▶ **ACTIVITY 1**:
According to the Mountain Attack article, what altitude difference does the marathon track include for the total ascent and for skiing down?
▶ **ACTIVITY 2**:
Reproduce the passage of the Mountain Attack article from "The competition is" to "for skiing down.".

▶ **SELECTED TEXT**:
= Mountain Attack =

Austrian ski mountaineering competition

The "Mountain Attack" is an annual Austrian ski mountaineering competition, carried out near Saalbach since 1999.

The competition is separated in a short distance and a long distance course, each offered for a female and a male racer class. There is a separate ranking of racers, older than 45 years. The marathon track passes six summits, and includes an altitude difference of 3,000 meters for the total ascent and for skiing down.

== Best marathon racers ==
(since 2004: "Mountain Man")

▶ **STORED DATA**:
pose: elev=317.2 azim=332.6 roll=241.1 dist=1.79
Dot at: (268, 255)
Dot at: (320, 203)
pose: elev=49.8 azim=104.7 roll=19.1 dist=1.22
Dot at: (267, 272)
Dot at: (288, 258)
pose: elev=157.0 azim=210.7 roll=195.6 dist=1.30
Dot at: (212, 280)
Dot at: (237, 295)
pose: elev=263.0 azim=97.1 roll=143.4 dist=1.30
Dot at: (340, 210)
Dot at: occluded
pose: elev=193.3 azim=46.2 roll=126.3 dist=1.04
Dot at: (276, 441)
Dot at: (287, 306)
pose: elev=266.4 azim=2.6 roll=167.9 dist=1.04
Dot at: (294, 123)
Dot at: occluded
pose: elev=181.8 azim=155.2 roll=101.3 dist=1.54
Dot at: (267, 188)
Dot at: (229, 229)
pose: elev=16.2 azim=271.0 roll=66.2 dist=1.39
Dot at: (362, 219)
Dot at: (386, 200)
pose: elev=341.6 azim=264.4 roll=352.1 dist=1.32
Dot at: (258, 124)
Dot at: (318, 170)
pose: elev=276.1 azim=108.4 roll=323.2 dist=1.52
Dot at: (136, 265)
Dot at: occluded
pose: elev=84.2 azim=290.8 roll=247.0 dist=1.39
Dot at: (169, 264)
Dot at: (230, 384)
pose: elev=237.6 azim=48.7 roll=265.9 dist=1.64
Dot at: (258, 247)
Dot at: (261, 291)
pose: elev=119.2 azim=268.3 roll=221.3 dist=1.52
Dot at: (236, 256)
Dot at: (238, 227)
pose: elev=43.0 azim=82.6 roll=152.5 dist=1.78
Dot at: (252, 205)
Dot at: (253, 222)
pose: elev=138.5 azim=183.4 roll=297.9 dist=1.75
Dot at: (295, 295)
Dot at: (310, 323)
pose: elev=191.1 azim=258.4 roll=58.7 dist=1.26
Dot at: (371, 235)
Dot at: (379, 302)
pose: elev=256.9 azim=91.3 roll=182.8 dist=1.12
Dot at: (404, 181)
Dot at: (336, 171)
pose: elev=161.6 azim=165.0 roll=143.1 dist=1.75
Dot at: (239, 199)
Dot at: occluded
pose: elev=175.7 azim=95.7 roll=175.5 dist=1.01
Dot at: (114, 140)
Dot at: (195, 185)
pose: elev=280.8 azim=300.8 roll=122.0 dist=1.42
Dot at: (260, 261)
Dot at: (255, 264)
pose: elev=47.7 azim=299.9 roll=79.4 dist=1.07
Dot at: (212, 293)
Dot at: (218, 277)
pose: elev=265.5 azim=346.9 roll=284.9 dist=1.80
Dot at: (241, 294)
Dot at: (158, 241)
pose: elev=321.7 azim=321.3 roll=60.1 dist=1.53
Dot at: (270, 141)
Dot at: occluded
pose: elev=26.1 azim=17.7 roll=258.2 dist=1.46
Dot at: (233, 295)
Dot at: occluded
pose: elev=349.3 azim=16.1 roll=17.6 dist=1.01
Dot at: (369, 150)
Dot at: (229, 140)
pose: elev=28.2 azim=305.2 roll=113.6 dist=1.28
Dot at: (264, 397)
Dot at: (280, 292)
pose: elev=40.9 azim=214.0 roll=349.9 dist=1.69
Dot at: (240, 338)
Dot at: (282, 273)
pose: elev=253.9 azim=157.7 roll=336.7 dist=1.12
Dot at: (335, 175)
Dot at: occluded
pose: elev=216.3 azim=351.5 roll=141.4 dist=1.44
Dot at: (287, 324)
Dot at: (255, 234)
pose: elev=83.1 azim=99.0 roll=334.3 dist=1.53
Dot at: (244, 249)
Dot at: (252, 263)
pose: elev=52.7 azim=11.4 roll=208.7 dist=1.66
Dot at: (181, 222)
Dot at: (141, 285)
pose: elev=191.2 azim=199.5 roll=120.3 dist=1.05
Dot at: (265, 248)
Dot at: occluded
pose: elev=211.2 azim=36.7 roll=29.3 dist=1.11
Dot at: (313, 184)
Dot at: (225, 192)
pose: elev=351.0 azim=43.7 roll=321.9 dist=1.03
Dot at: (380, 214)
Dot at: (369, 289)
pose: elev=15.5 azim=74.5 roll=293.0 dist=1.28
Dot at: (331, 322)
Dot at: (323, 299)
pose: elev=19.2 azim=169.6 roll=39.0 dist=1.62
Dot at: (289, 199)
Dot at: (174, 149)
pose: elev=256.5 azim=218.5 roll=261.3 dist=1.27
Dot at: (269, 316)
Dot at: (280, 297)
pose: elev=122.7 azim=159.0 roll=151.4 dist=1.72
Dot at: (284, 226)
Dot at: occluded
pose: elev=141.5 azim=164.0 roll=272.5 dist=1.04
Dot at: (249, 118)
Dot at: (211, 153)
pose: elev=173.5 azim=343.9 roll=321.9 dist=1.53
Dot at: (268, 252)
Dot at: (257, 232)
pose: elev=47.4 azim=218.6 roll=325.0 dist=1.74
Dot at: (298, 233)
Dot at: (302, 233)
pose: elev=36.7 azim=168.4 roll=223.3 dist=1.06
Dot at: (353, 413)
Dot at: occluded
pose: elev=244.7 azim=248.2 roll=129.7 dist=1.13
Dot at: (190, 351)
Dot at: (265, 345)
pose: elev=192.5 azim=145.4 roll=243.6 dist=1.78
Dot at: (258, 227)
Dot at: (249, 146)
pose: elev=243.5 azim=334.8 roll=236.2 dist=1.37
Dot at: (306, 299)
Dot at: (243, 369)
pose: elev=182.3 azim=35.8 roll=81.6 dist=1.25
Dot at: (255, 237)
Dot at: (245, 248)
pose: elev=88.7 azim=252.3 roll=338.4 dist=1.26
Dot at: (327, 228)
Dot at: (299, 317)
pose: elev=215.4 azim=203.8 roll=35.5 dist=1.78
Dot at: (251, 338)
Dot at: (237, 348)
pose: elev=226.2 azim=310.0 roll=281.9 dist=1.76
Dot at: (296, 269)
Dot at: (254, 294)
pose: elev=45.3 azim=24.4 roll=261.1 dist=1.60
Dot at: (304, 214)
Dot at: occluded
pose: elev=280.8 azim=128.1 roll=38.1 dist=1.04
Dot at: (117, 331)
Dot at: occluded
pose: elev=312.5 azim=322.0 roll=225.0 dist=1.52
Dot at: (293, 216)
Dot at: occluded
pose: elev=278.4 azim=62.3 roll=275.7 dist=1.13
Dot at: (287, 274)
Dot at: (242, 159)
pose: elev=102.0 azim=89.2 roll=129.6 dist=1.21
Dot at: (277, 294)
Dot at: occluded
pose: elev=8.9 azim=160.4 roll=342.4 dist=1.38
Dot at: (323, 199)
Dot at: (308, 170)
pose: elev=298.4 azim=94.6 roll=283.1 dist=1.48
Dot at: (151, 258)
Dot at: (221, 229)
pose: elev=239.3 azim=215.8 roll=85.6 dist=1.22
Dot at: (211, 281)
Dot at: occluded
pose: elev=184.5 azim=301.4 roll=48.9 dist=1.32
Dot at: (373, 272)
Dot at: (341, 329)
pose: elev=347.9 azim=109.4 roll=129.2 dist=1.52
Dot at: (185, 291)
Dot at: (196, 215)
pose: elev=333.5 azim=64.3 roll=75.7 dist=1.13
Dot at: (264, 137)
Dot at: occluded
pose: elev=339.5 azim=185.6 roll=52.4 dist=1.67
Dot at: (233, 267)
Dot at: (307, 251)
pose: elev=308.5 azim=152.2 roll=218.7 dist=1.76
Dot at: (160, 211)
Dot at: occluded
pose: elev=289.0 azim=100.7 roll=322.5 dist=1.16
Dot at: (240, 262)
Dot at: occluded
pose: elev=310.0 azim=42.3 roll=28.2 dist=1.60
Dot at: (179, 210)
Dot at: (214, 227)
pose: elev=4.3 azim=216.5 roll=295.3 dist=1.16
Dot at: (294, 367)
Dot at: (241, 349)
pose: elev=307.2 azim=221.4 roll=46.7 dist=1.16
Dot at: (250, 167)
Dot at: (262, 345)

▶ **WORKED SOLUTION 1**:
3,000 meters

▶ **WORKED SOLUTION 2**:
The competition is separated in a short distance and a long distance course, each offered for a female and a male racer class. There is a separate ranking of racers, older than 45 years. The marathon track passes six summits, and includes an altitude difference of 3,000 meters for the total ascent and for skiing down.